The doctrine itself is an unusual one in the law. Normally, a defendant who denies liability on one ground in response to a claim is not precluded from asserting other defenses better understood as a result of further thought or consideration. Moreover, the whole doctrine of waiver is based upon an intentional surrender of a known right, and it is surely a strange inference that one who flatly rejects liability on a specified ground intends to waive all other grounds that may be available. (See S & E Motor Hire Corp. v. New York Ind. Co., 255 N. Y. 69, 72.)

The rule here relied on by Travelers is obviously a special one in the law, shaped by the realities underlying the relationships between insureds and insurance companies, and the compelling need to insure prompt payment of valid insurance claims. These considerations do not seem to me to be realistically applicable to an action by one insurance company against another for equitable contribution under the fact situation presented. I see no sound reason why the normal rules governing waiver should not control here, and these rules obviously do not sustain the position urged by the plaintiff.

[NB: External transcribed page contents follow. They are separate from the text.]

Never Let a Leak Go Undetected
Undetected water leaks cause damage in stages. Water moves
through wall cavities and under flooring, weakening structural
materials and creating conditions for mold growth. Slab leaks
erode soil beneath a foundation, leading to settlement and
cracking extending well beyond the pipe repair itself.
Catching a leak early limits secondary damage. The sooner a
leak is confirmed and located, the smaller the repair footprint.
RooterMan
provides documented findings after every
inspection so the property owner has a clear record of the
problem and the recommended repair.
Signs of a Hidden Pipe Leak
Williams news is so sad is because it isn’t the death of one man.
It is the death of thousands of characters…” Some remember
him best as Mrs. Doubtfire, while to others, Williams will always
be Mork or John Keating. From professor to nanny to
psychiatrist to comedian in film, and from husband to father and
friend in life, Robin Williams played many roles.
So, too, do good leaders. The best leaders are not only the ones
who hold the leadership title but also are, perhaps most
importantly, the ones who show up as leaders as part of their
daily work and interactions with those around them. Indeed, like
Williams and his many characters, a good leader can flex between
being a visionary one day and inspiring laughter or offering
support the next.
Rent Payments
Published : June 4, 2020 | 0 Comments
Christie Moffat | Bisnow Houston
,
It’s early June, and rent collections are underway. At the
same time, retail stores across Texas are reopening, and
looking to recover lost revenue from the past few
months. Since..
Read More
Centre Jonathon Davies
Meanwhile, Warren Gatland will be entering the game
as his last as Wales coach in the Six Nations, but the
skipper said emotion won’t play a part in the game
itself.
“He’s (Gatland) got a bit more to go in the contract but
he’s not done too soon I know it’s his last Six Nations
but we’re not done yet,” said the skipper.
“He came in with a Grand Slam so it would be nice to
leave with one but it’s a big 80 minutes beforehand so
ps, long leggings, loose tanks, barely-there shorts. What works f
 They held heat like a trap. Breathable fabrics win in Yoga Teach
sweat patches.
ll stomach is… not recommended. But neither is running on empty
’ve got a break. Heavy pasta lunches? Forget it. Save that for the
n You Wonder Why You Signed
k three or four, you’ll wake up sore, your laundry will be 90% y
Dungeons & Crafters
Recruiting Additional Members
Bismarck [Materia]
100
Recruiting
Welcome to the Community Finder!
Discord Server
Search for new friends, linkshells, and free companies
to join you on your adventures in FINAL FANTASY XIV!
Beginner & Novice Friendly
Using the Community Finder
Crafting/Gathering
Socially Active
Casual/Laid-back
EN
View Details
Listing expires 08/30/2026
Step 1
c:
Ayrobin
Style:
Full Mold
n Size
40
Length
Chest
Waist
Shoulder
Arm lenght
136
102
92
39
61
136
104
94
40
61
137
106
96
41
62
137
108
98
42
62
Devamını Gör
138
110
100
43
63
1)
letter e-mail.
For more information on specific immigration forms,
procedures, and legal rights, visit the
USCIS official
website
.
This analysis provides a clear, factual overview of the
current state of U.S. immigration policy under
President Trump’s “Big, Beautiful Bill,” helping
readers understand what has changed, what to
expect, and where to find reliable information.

Certainly, there is not the slightest basis in the record for finding that the plaintiff’s payment to its insured was affected by the nature of the reason assigned by Republic for disclaiming liability. Quite obviously, Travelers paid because it properly recognized its obligation under its policy.

The case of D’Aquilla Bros. Contr. Co. v. Hartford Acc. & Ind. Co. (22 Misc 2d 733, mod. other grounds, 15 A D 2d 509) does not require a different conclusion. In the D’Aquilla case, an insurance company which had paid the entire judgment secured against its insured and others, had in turn secured a judgment for contribution against the insured of another com*212pany. In an action testing the liability of the latter company on the judgment against its insured, the court said that a refusal to defend on a legally inadequate ground had waived the defense that the insured had not promptly communicated the fact of the original claim.

The critical distinction, of course, is that the court in the D’Aquilla case applied the principle of waiver in issue here in a situation in which it was emphatically in the interest of the insured that it should be applied.

For the foregoing reasons, judgment is to be entered for the defendant.